§ **TASK GOAL**
Extend the text on inserting into a red-black tree, shown below, starting right after its final sentence.

The good stuff
Finally that boring stuff is out of our way. Kidding of course; what may have been boring at times was absolutely necessary for us to get where we are right now. In fact, you really should read those post before continuing.
So where are we exactly? Well, we’re perfectly poised to build a red-black tree. The first two parts in this series and the supplemental post on tree rotations provided us with enough insight and code to tackle insertion.
Last time I shared with you how I plan on defining a node and I left out a thorough description and justification for the way it was defined. As uncharacteristic as that may be of me, it was on purpose. My Node class evolved as my understanding of red-black trees did. Because of this, I felt it irresponsible and even awkward to justify my definition of a node without showing how insertion and deletion benefits from it.
So as we discuss insertion I will be mindful to justify my decisions. After all, I want this to be a learning resource above all else. If by chance I fail to properly explain anything along the way, please comment and ask questions. I will be more than glad to clarify anything in this series.
Thoughts on insertion
A red-black tree is a binary search tree, so insertion should be easy. Fixing any violations that occur, however, is the tricky part. The same logic equally applies for deletion. So then let’s save the tricky part (fixing the tree) for later and just focus on inserting into a binary search tree.
I’m not one to make assumptions, but for the sake of brevity I have to assume that you are familiar with binary search trees. If you’re not familiar with them, take a look here before moving on.

§ **RECORDS**
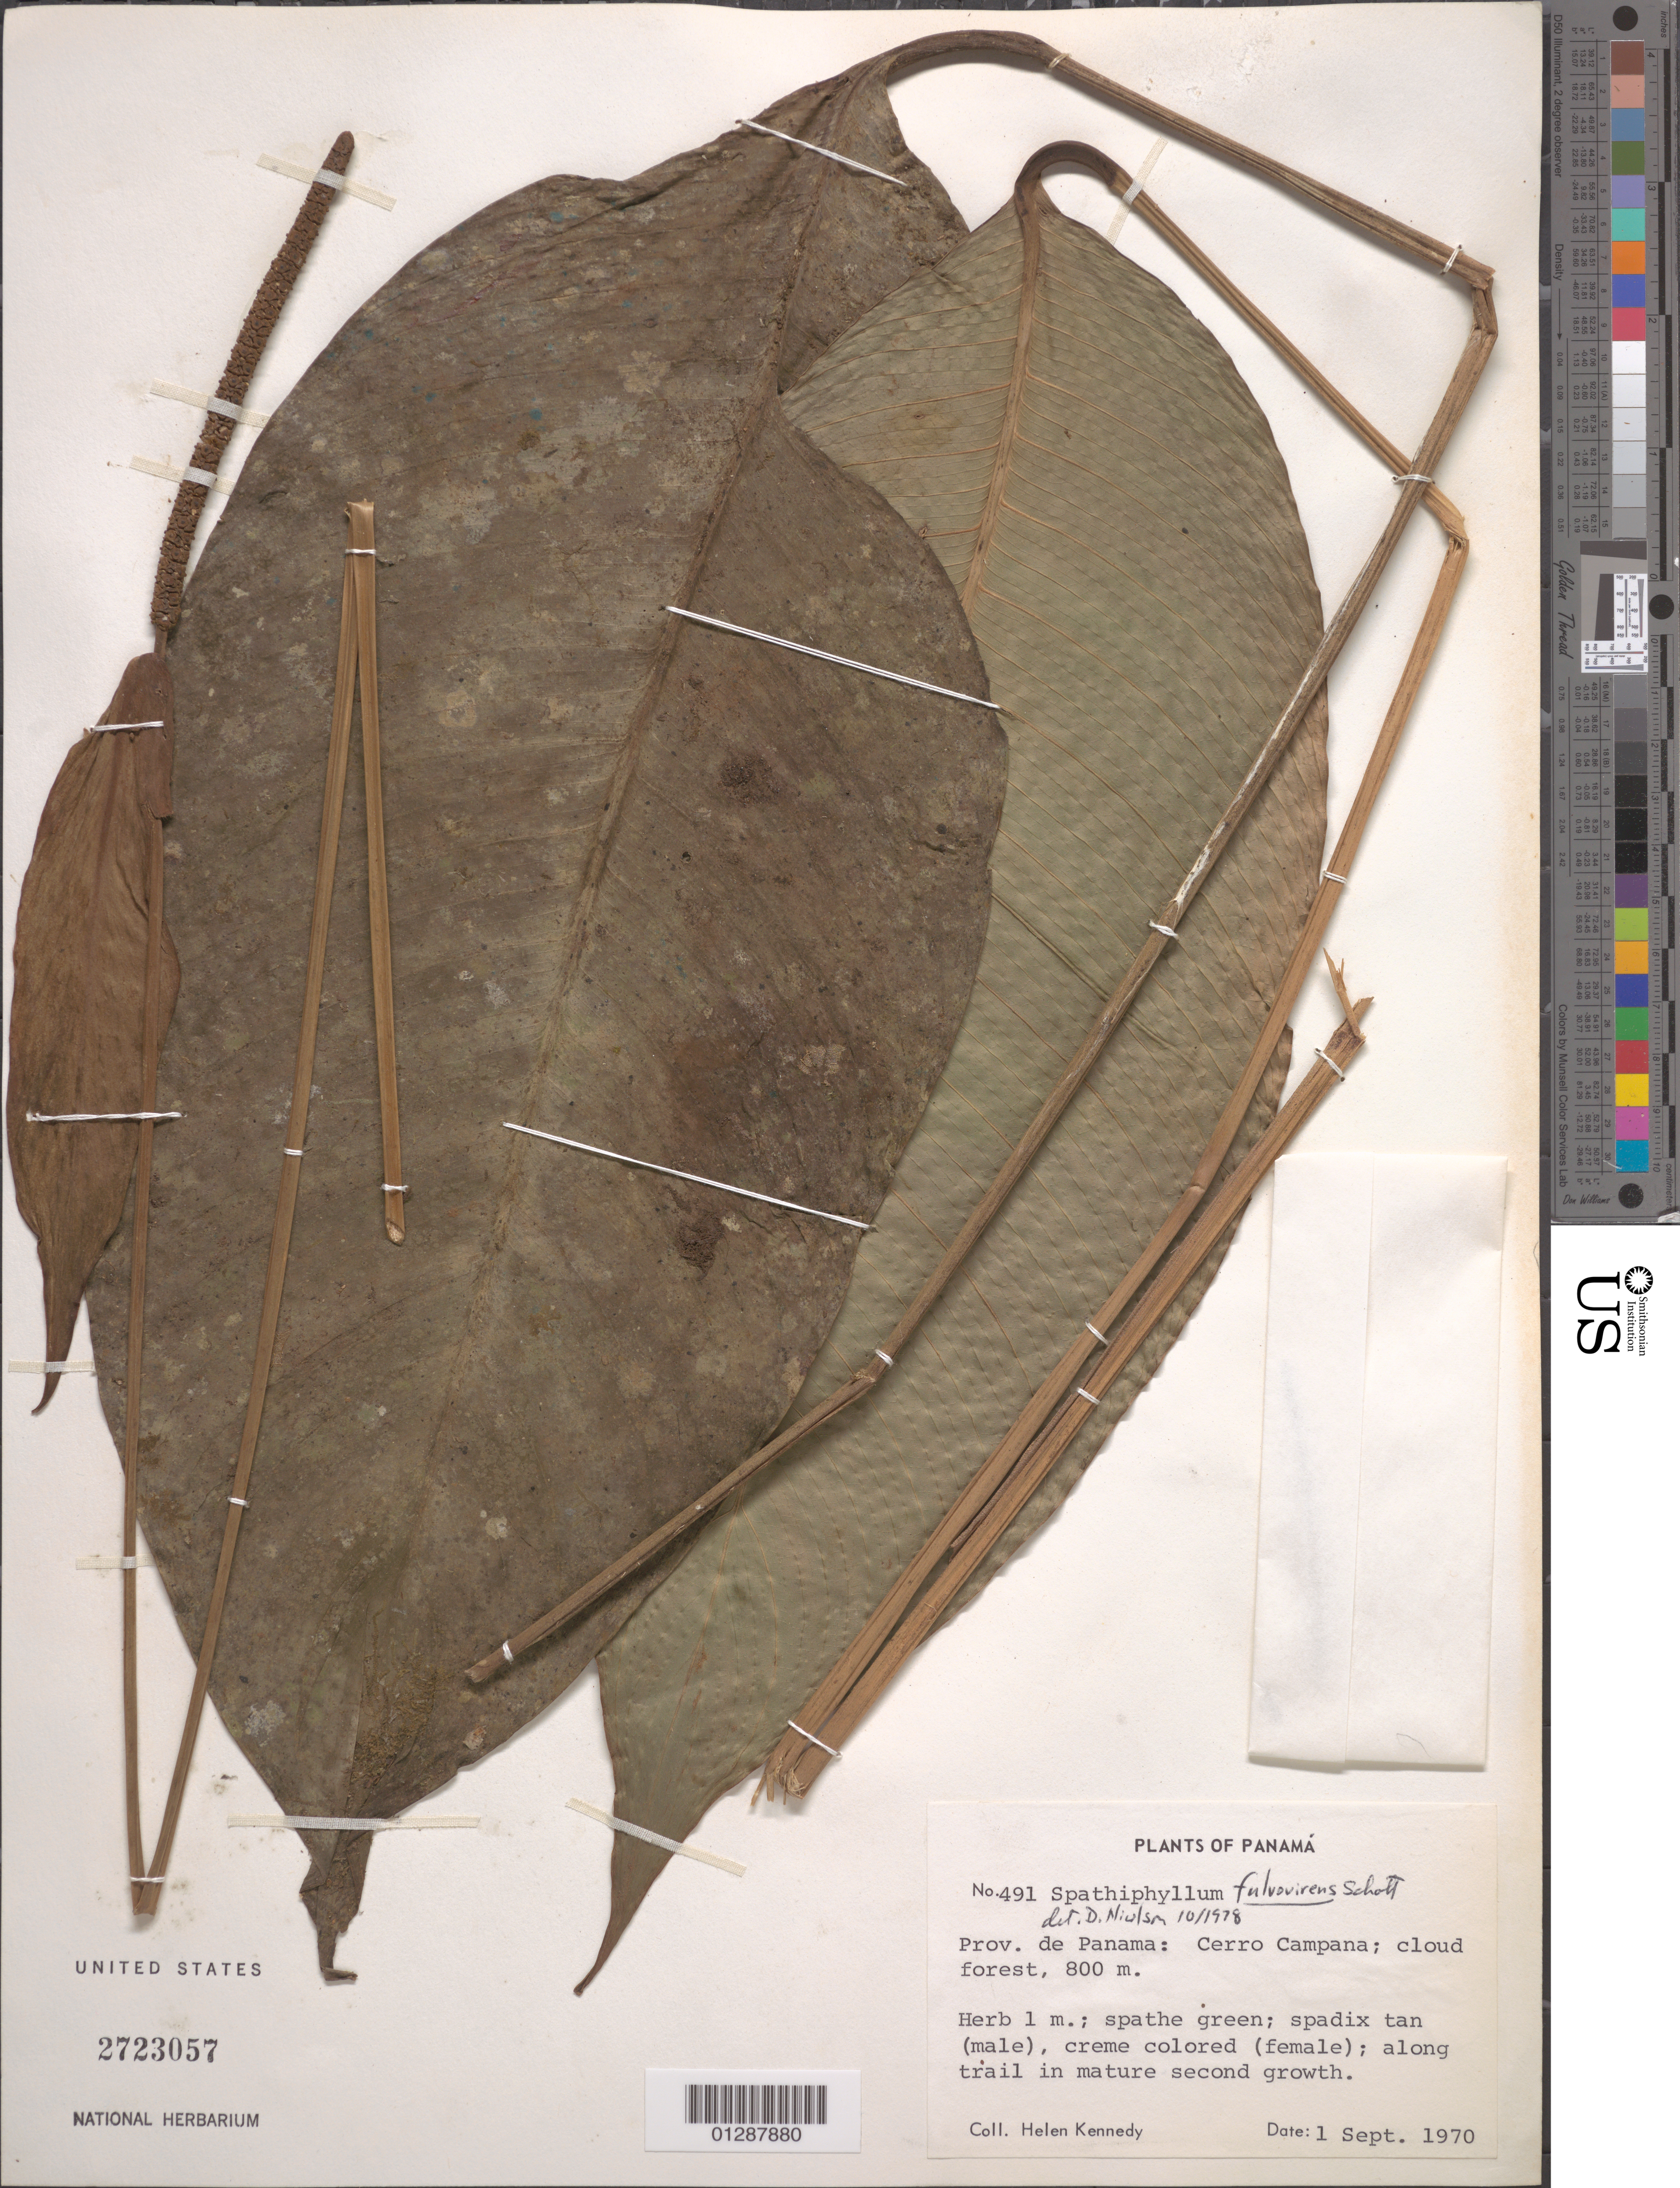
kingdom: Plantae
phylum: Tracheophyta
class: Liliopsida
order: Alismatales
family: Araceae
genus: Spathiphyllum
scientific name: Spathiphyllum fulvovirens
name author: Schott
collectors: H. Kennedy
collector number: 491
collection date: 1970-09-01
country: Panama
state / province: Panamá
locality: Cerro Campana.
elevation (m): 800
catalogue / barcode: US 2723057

§ **RESPONSE FOR THIS EXERCISE**
Inserting nodes into a binary search tree is relatively easy and beautifully expressed as a recursive function:
There are two important items to address in the above code; the color of new nodes and how to maintain a black root node. To address those items we have to remind ourselves of the red-black tree properties to uphold and then identify how insertion impacts those properties. To refresh your memory:
- A node is red or black.
- The root of the tree is black.
- A red node cannot have red children.
- Every simple path from a root to any of its leaves must contain the same number of black nodes.
It is obvious that we impact the above properties at the time we create a new node. So the question is how can we create a new node with the least amount of impact? In order to answer that question we’ll need to put our properties up against some scenarios:
- A node is red or black.
The first decision we need to make is how to color a new node. Should all new nodes be red, black, or does it depend on the context? Not sure yet, let’s continue.
- The root of the tree is black.
It would appear that this property affects the way we address property #1. Perhaps the choice of color for new nodes does depend on the context in which the node is created. On the other hand, perhaps it would be easier to make a special case for the root node. Making special cases in code usually makes me second guess my approach as it often implies a lack of general understanding of the problem. I’ll opt to treat the tree with enough generality as to have no indication of the root node during insertion. Once we are done inserting we can force the root to be black.
- A red node cannot have red children.
This gives rise to a red violation. Are those easy to fix? We don’t know yet. Well what do we know then? A black node can have red children, a black node can have black children, and a red node can have black children. Do any of those observations help? Not sure yet, let’s move on.
- Every simple path from a root to any of its leaves must contain the same number of black nodes.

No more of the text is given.